GABRIEL RIVERA CORCUBIÓN

CARBALLO

RIVERA

Más de mil personas han visitado ya la Mostra de Artesanía en la antigua cárcel corcubionesa La segunda edición de la Mostra de Artesanía de Corcubión está desbordando las previsiones de asistencia de público de sus organizadores. Cuando aún faltan diez días para que se eche el cerrojo definitivo a la exposición, ya han pasado por el Cárcere Vello de la villa de San Marcos más de mil visitantes. Los más rezagados tienen de tiempo hasta el 20 de agosto para dejarse sorprender por las tallas de madera, la cerámica o el encaje realizados a mano y, en su mayoría, por artesanos de la Costa da Morte.

10 ago 2000 . Actualizado a las 07:00 h.

Los visitantes que ha recibido la Mostra son de los más variopintos lugares, según se deduce de libro de visitas del recinto. Por Corcubión han pasado este verano gentes de diferentes lugares de España: Valencia, Madrid, el País Vasco o Murcia, y también del extranjero. En este cuaderno se pueden ver firmas de brtánicos, franceses o italianos. «A valoración que facemos é moi positiva. Non só pola xente que acudiu, senón tamén porque os propios expositores están moi satisfeitos», comenta Charo Vázquez, edil de Cultura de Corcubión.

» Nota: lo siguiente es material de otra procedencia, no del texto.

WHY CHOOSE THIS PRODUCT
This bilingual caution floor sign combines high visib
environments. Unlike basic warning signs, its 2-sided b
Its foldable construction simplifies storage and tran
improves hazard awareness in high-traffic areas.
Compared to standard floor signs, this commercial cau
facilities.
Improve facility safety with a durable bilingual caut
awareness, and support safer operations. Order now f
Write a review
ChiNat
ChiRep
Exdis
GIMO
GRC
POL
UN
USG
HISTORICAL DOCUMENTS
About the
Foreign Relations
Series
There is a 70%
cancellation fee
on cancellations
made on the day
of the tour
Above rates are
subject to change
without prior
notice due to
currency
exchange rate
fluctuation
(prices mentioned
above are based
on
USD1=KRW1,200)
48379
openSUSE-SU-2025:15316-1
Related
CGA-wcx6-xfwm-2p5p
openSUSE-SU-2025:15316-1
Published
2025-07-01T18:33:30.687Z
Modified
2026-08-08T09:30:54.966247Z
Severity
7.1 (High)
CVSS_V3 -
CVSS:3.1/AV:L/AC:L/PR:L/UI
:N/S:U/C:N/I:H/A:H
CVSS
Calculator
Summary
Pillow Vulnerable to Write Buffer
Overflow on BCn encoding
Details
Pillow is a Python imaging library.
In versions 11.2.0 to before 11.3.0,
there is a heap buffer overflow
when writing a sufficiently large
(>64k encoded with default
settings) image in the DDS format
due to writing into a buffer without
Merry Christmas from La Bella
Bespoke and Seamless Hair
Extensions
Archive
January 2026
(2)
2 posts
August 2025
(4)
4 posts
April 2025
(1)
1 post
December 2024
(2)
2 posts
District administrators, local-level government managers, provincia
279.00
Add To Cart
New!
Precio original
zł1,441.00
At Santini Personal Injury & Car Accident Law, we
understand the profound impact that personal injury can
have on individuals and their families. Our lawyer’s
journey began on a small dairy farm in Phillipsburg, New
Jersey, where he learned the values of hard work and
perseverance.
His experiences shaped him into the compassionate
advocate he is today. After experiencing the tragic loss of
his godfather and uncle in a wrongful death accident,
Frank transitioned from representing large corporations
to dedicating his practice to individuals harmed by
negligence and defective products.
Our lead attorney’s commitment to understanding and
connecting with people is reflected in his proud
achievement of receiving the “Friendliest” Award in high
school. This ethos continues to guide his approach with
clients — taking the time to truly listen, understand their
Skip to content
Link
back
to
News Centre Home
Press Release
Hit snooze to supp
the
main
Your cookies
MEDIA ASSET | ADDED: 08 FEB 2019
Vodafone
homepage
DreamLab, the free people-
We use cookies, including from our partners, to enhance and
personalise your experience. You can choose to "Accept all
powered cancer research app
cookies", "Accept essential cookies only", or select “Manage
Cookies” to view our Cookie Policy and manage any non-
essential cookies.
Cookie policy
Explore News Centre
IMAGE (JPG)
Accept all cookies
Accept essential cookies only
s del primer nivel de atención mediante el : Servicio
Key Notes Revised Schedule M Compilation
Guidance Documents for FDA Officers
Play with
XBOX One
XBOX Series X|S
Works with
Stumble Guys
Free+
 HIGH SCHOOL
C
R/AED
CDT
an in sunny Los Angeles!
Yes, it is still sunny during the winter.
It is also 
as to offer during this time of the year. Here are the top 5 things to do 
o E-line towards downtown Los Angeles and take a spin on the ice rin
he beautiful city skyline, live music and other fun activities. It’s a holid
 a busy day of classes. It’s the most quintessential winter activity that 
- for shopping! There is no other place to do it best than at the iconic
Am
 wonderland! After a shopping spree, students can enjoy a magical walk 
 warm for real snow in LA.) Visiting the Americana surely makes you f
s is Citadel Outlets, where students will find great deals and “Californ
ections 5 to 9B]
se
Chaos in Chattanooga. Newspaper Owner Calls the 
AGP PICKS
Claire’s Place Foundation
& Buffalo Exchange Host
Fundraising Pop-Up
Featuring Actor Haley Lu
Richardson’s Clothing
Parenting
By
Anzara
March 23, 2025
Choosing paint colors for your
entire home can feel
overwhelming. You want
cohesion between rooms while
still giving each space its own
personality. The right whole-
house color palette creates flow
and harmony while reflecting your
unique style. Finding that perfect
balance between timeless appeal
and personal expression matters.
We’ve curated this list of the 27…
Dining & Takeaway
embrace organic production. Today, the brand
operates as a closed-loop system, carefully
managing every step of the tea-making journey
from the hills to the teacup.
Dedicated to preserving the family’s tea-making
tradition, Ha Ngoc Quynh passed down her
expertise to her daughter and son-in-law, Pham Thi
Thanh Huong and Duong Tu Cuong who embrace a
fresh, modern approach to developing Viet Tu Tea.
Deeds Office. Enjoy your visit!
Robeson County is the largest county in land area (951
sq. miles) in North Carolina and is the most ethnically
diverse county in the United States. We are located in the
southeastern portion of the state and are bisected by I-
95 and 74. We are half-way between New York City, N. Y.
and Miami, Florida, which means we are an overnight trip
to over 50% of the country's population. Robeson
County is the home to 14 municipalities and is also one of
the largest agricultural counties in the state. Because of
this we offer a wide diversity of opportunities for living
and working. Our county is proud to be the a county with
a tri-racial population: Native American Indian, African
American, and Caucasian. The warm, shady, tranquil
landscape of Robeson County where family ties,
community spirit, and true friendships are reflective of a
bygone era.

Dedicatorias Para Vázquez Freire, el éxito de la muestra se está viendo sobre todo en las dedicatorias del libro de visitas, toda una muestra de derroche de originalidad en el que se mezclan las palabras con los dibujos, aunque también en los panfletos ubicados a las puertas del Cárcere Vello. «Din que a mostra lles parece fantástica e moi ben organizada, que incluso é mellor que a do ano pasado, que xa estaba moi ben». Otro indicio del buen desarrollo de la iniciativa, en opinión de esta concejala, es que «fíxemos máis de dous mil dípticos e xa van consumidos máis da metade». La Mostra de Artesanía cerrará sus puertas el próximo 20 de agosto. Antes, aún se podrá disfrutar de obradoiros en vivo que se realizan todos los fines de semana. En el que empieza mañana volverán a estar presentes los cesteros. La intención era que en esta ocasión fueran los zoqueiros, pero finalmente no pudo ser por diversos problemas.